Punktualnie w południe wystartowało ok. 400 osób na dystansie 950m pływania, 45 km jazdy na rowerze oraz 10,55 biegu.
Start w triatlonie jest dla zawodnika bardzo emocjonującym przeżyciem. W wodzie trzeba uważać na nogi innych zawodników i do tego mocno przeć do przodu ile ma się sił. Po ok. dwustu metrach złapałem rytm i starałem się mijać boje kierunkowe jak najbliżej. Wybiegłem z wody i ruszyłem do strefy zmian. Tam spotkała mnie nieciekawa przygoda zmęczenie spowodowało że nie mogłem znaleźć roweru. Kilka razy przed startem starałem się zapamiętać lokalizację mojego sprzętu skręciłem nie w tą alejkę. Biegałem po strefie zmian jak pająk, który chce stworzyć misterną sieć w końcu dopadłem mojego TREKA i ruszyłem w bój na trasę rowerową. Tam czekały nas dwie pętle po 22,5 km. Pierwsza połowa dystansu to długi podjazd. Skoncentrowany mocno naciskam na pedały i mijam innych zawodników. Wiem, że po minięciu szczytu czeka mnie zjazd więc mocno prę do przodu. Na górce zawracam i to co tygryski lubią najbardziej...długi zjazd. Sunę z górki z prędkościami dochodzącymi do 70 km/h. Trzeba bardzo uważać na liczne zakręty, a przede wszystkim by hamulców nie spalić. Na dole kolejna niespodzianka, na podjeździe podczas zmiany przełożenia spadł mi łańcuch. Zawodnicy, których tak wytrwale goniłem i udało mi się ich minąć, spokojnie się oddalili. Drugą pętlę starałem się przejechać jeszcze szybciej. Po dyscyplinie rowerowej - bieg. Tutaj do pokonania były też dwie pętle. Pierwsza część każdej pętli wiodła pod górę. Powoli z każdym metrem nabierałem tempa. Myśl w głowie że już niedługo czeka mnie meta, jeszcze bardziej dodawała mi sił. Ostatnie metry biegłem nie czując zmęczenia...Na mecie pamiątkowy medali i pyszny posiłek regeneracyjny z owoców. Uściski kochanej żony i uśmiech córeczki szybko sprawiają, że zmęczenie szybko mija pozostaje tylko cudowne uczucie radości i wielka satysfakcja.

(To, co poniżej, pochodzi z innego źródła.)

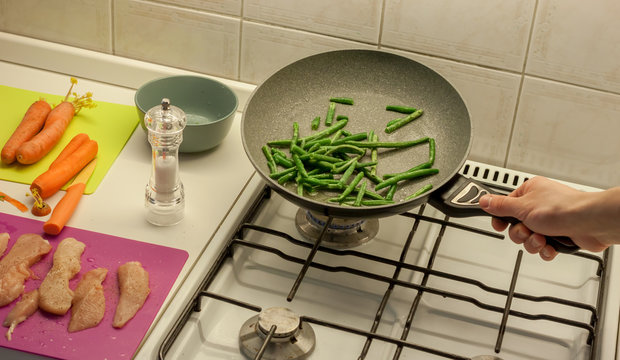
At what (x,y) coordinates should I click in order to perform the action: click on counter. Please return your answer as a coordinate pair (x, y). The height and width of the screenshot is (360, 620). Looking at the image, I should click on (118, 201).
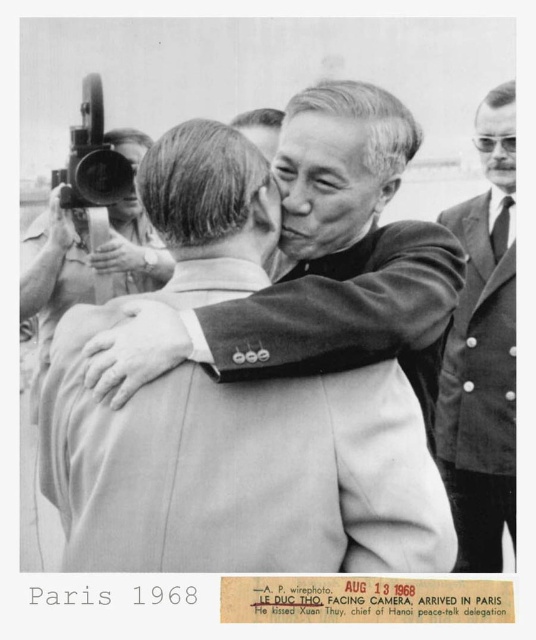
In the scene shown: Based on the scene described, which object is bigger between the smooth suit at center and the smooth suit jacket at right?

The smooth suit at center is larger in size compared to the smooth suit jacket at right.

Based on the image described, which object is wider between the smooth suit at center and the smooth suit jacket at right?

The smooth suit at center is wider than the smooth suit jacket at right according to the description.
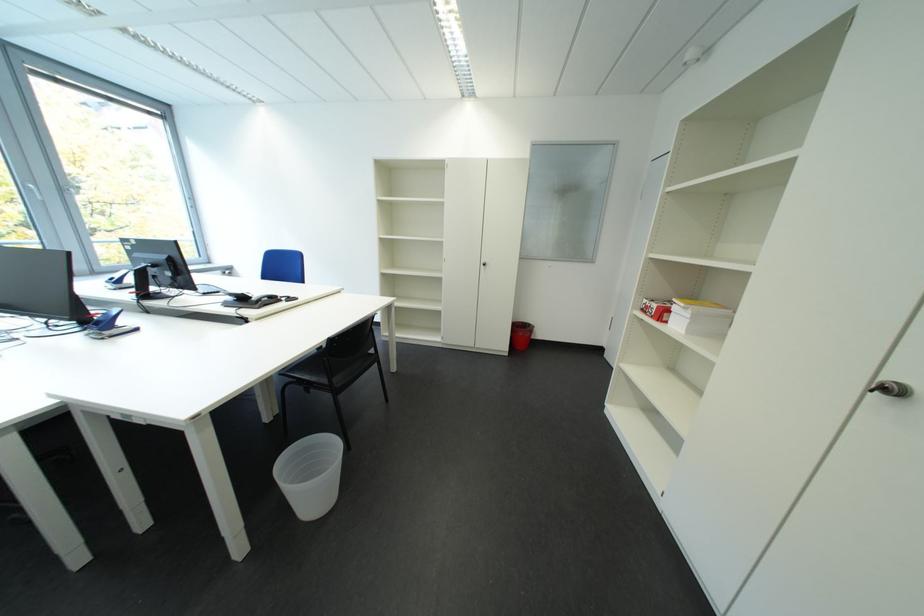
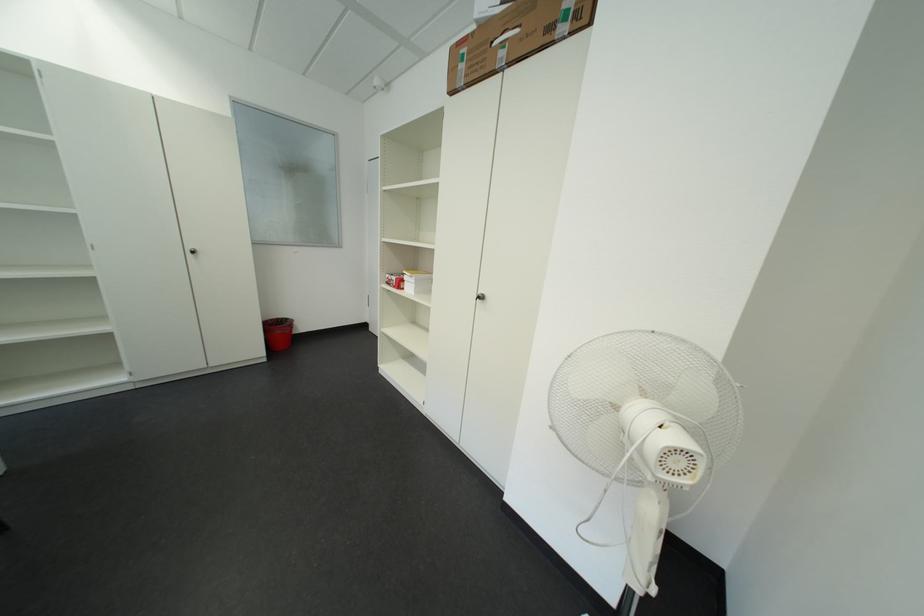
Locate, in the second image, the point that corresponds to (533,333) in the first image.

(289, 331)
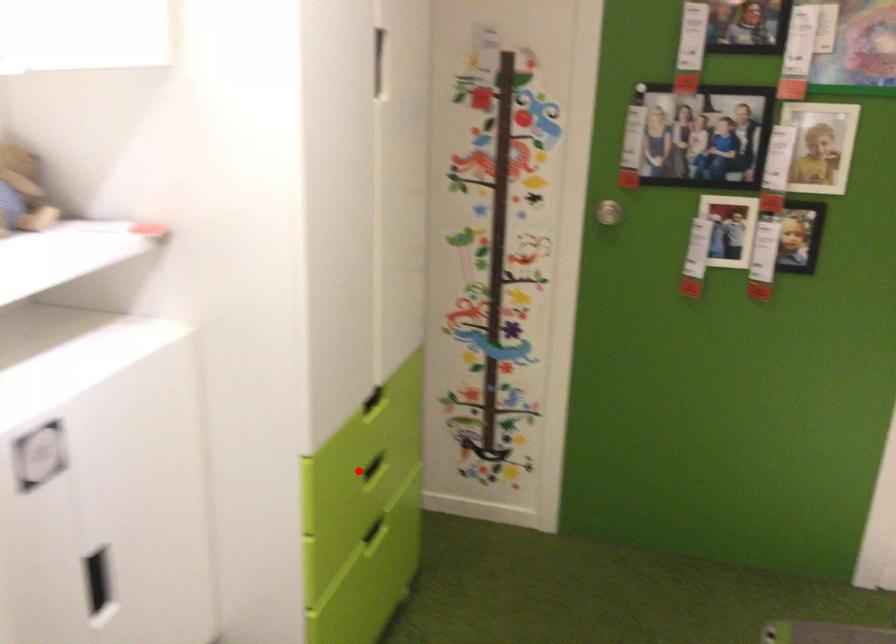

W super wyścigu uzyskałem czas 2:45:46 co dało mi 61 miejsce w klasyfikacji generalnej i 13 miejsce w kategorii wiekowej. Chciałbym wrócić do Radkowa na następny rok i nie zgubić swojego roweru w strefie zmian. Polecam wszystkim tą imprezę. Pozdrawiam Marek
KOMENTARZE
DODAJ KOMENTARZ
Mapa serwisu • Newsletter • Kontakt • Formularz kontaktowy • Polityka prywatności
© 01-01-2009 Hinosz!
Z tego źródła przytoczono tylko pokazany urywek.